The Home Building Amendment Act (Amending Act) received Royal Assent on 5 June 2014. It will commence on a date to be proclaimed. It introduces a raft of changes across many aspects of the regulation of residential building work in New South Wales including:
- building contracts;
- sale contracts;
- statutory warranties;
- licensing, unlicensed contracting and director’s liability; and
- home warranty insurance.
This update relates to arguably the most pressing of those changes, that is, the changes to the regulation of contracts for the building and sale of residential building work. These changes will come into effect immediately upon proclamation of the Amending Act.
The implications for sale contracts arise in two circumstances:
- premises upon which owner-builder work has been performed; and
- premises excluded from the operation of the Home Building Act at the time the work was done, such as tourist, holiday or overnight accommodation but which are no longer being used for that purpose and are being sold as residential dwellings.
Contracts for Sale of Owner Builder Work
Owner-builder work will, upon proclamation of the Amending Act, be exempted from the requirement for home warranty insurance (which will from there on be known as insurance under the Home Building Compensation Fund (IUHBCF). Contractors performing work under a contract with an owner-builder must however take out that insurance.
The Amending Act requires that a vendor of land in respect of which an owner-builder permit was issued within seven years and six months must include a new consumer warning, where the reasonable market cost of the labour and materials involved is $20,000 or more. The owner builder work need not be the construction of new premises. It can be on any part of the premises the subject of the sale.
The warning must state:
- that an owner-building permit issued in relation to the land (and specify the date it issued); and
- that work done under an owner-builder permit is not required to be insured under the Home Building Act (unless done by a contractor to the owner-builder).
Failure to endorse the sale contract with the warning attracts a fine of $110,000 for corporations and $22,000 for others. But perhaps more significantly, failure to include the warning when required under the Act makes the sale contract voidable at the option of the purchaser, before completion of the contract.

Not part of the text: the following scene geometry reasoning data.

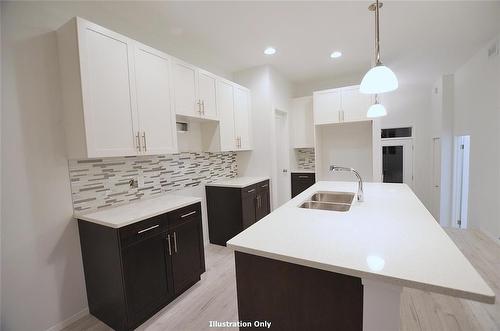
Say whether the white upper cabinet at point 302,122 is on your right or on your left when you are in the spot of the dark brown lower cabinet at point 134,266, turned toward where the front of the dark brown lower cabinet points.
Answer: on your left

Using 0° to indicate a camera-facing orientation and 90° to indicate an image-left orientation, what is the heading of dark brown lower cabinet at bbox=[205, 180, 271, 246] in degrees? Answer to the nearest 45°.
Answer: approximately 315°

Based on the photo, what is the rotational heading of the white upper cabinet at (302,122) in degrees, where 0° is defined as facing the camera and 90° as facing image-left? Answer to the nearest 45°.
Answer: approximately 0°

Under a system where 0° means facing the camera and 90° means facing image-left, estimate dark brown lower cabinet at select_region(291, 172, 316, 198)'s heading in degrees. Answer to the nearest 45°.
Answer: approximately 0°

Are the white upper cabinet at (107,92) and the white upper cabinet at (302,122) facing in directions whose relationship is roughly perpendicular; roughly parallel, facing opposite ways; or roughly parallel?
roughly perpendicular

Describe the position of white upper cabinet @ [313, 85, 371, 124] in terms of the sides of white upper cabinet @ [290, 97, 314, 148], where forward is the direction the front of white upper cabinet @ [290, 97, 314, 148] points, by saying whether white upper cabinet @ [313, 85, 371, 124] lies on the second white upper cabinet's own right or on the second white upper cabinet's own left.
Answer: on the second white upper cabinet's own left

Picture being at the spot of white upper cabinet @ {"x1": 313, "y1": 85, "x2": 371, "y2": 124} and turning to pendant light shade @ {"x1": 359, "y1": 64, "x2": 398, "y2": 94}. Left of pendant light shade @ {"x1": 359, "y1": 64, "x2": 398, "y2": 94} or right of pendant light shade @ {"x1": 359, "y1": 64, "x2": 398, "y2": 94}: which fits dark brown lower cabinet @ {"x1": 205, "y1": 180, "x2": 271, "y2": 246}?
right

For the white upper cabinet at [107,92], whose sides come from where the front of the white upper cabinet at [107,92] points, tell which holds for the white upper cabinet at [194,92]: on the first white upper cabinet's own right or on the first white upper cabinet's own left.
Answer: on the first white upper cabinet's own left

Contracts for Sale of Land Subject to Change of Use
In some circumstances the construction of a dwelling is exempt from the requirement for IUHBCF. For example, a dwelling constructed for commercial use as tourist, holiday or overnight accommodation or an educational facility, amongst others. Where that was the case, but that “commercial” use no longer applies, ie the premises have been adapted for use as a domestic dwelling, the Amending Act will require that the contract include a warning to the effect that the property does not have the protection of the IUHBCF.
The warning must appear in land sale contracts where work has been done on the land in the previous six years. Similar penalty consequences apply to those rising out of the failure to include the owner-builder warning.
New Requirements for Building Contracts
The Amending Act will require residential building contracts to include details of any progress payments (except where the Building and Construction Industry Security of Payment Act (1999) applies) and a statement as to the home owner’s termination rights. The statement required is to the effect that the contract may be terminated in the circumstances provided by the general law. The Amending Act goes on to explain that ‘this does not prevent the parties agreeing to additional circumstances in which the contract may be terminated’, the intention being to bring the consumer’s attention to the possibility of the consumer having termination rights of which the consumer may not otherwise be aware.
The cap on deposits for residential building work will change. It is now a flat 10%, no matter what the value of the works or the contract sum.
The Amending Act enacts a new regulation of progress payments for residential building work. The only types of progress claims permitted are those for:
- fixed amounts or percentages payable following the achievement of clearly specified milestones; or
- payment for labour, materials and margin, which must be substantiated with copies of invoices, receipts or other documents.
The amendments permit the adoption of both approaches, thus accommodating variations, provisional sums and the like.
Finally, the statutory warranties implied by the Act are varied in that the warranty that work will be performed in ‘a proper and workmanlike manner and in accordance with the plans and specifications set out in the contract’ will now read ‘a warranty that the work will be performed with due care and skill and in accordance with the plans and specifications set out in the contract’.
The Home Building Act does not permit contracting out of its contract requirements and any contract terms that attempt to do so are to be read down.
Much of the regulation of contracts for residential building work does not apply to contracts between licence holders under the Home Building Act where the work is work the type of work authorised under the respective licences. Contracts with developers will also often be exempt.